Hundreds mourn air race victims at Nevada memorial
The Associated Press
RENO, Nev. – More than 400 people gathered Sunday night to pay their respects to the victims of a deadly crash at an air race and to dedicate a tree that the state’s governor said would serve as a reminder of the “shared humanity” of the heroes who responded to the tragedy.
The 74-year-old pilot, Jimmy Leeward, of Ocala, Fla., was among the 11 people killed Sept. 16 in the crash during the National Championship Air Races at Reno-Stead Airport.
About 70 spectators also were seriously injured, including some who lost limbs but attended the sunset memorial at a park a few miles from the downtown casino district.
Mayor Bob Cashell said the memorial was important not only to show support for the families of the victims but also for “the community to begin the healing process.”

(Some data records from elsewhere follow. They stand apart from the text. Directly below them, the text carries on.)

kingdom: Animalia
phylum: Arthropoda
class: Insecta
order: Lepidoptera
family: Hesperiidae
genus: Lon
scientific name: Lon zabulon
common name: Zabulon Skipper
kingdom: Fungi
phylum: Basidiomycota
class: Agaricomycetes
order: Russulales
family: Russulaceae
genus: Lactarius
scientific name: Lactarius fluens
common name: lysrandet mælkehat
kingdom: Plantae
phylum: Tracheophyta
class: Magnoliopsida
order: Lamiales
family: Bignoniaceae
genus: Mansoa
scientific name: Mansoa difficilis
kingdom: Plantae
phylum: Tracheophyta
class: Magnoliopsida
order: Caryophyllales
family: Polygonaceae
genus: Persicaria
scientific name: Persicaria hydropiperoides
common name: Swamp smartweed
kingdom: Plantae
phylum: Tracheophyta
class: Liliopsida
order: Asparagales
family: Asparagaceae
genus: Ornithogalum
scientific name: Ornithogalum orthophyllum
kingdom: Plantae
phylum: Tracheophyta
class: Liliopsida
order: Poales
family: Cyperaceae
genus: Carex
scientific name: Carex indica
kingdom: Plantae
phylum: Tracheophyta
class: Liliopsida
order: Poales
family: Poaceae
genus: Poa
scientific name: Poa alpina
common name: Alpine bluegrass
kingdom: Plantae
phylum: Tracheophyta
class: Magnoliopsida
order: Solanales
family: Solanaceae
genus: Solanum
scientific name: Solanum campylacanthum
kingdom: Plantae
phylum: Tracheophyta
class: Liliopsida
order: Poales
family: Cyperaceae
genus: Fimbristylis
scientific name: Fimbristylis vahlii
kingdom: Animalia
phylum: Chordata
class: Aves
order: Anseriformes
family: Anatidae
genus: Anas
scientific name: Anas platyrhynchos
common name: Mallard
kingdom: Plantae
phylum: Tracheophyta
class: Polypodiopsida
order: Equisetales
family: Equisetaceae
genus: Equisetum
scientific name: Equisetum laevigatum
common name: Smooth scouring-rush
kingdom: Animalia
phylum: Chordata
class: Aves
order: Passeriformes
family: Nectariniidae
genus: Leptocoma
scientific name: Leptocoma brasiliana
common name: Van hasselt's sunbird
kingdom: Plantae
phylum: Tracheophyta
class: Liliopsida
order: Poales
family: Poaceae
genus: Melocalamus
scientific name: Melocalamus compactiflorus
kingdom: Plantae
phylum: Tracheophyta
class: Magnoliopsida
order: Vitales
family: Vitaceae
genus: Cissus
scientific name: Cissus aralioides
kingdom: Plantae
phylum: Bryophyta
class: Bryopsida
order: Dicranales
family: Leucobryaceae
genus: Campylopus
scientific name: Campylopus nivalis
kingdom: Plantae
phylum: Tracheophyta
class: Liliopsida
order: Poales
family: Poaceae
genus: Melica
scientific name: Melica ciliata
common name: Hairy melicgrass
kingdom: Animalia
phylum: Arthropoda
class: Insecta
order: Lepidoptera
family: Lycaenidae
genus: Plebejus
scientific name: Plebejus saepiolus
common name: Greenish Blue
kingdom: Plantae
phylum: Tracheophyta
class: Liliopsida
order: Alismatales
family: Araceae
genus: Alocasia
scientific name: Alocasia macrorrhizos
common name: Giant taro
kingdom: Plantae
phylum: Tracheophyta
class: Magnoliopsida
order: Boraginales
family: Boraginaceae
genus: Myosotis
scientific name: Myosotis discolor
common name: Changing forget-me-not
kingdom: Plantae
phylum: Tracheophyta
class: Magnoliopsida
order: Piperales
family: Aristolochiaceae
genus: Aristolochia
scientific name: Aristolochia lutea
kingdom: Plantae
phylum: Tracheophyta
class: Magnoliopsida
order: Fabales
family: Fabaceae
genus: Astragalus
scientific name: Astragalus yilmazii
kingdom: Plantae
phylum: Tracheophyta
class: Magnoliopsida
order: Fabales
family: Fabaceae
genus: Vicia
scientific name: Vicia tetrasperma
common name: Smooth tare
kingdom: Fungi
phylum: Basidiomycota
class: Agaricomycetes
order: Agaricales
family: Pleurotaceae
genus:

Rabbi Teri Appleby, who was among the clergy that spoke at the interfaith memorial, agreed that the gathering was important for “all of us in Reno and Sparks who are still in shock after this tragedy.”
It marked the third time in three months that the community found itself in mourning over a catastrophic event. Five people were killed and 30 were injured in an Amtrak train crash about 60 miles east of Reno in June. Five more died in a shooting at an IHOP restaurant in nearby Carson City on Sept. 6, including three members of the state National Guard unit.
Gov. Brian Sandoval said the oak tree would preserve the memory of one of the most important incidents in the “collective life of a community.”
“The accident at the Reno Air Races will not only be remembered for its sense of loss and tragedy,” he said.
“It will be remembered because of the way this community responded,” he said, through people such as firefighters and doctors, volunteers, those who stood in line to give blood “and those who simply stood and prayed.”
“The people of this community responded with a sense of urgency and a demonstration of our shared humanity that will forever make us proud. It is proper we remember that as well,” he said.
Cashell read the inscription for the marker with the tree: “Dedicated to the victims and families of the National Championship Air Races and Air Show Tragedy, Friday, Sept. 16, 2011.”
Mike Houghton, director of the Reno Air Races Association, said before the service that he was at a loss to describe the public support for the family and friends of the victims.
“I’ve seen an overwhelming level of emotional unity in this community,” Houghton said. “We have all been touched, and it may have been in a small way or a big way, but it is a shared level of shock and grief.”
Grief counselors who met with family and friends of the dead and seriously injured said it will take many of them a long time to recover.
“It is a life-changer,” said Dr. Jay Jeffers, of Sparks. The practicing psychologist has responded to five disasters in seven years with the American Red Cross, including Hurricane Katrina.
“It changes everything they know in their life up to that point – everything they have ever witnessed or experienced – because suddenly that person is gone now,” Jeffers said.
“I saw a lot of denial and anger,” he added. “But there were a lot of people feeling just numb.”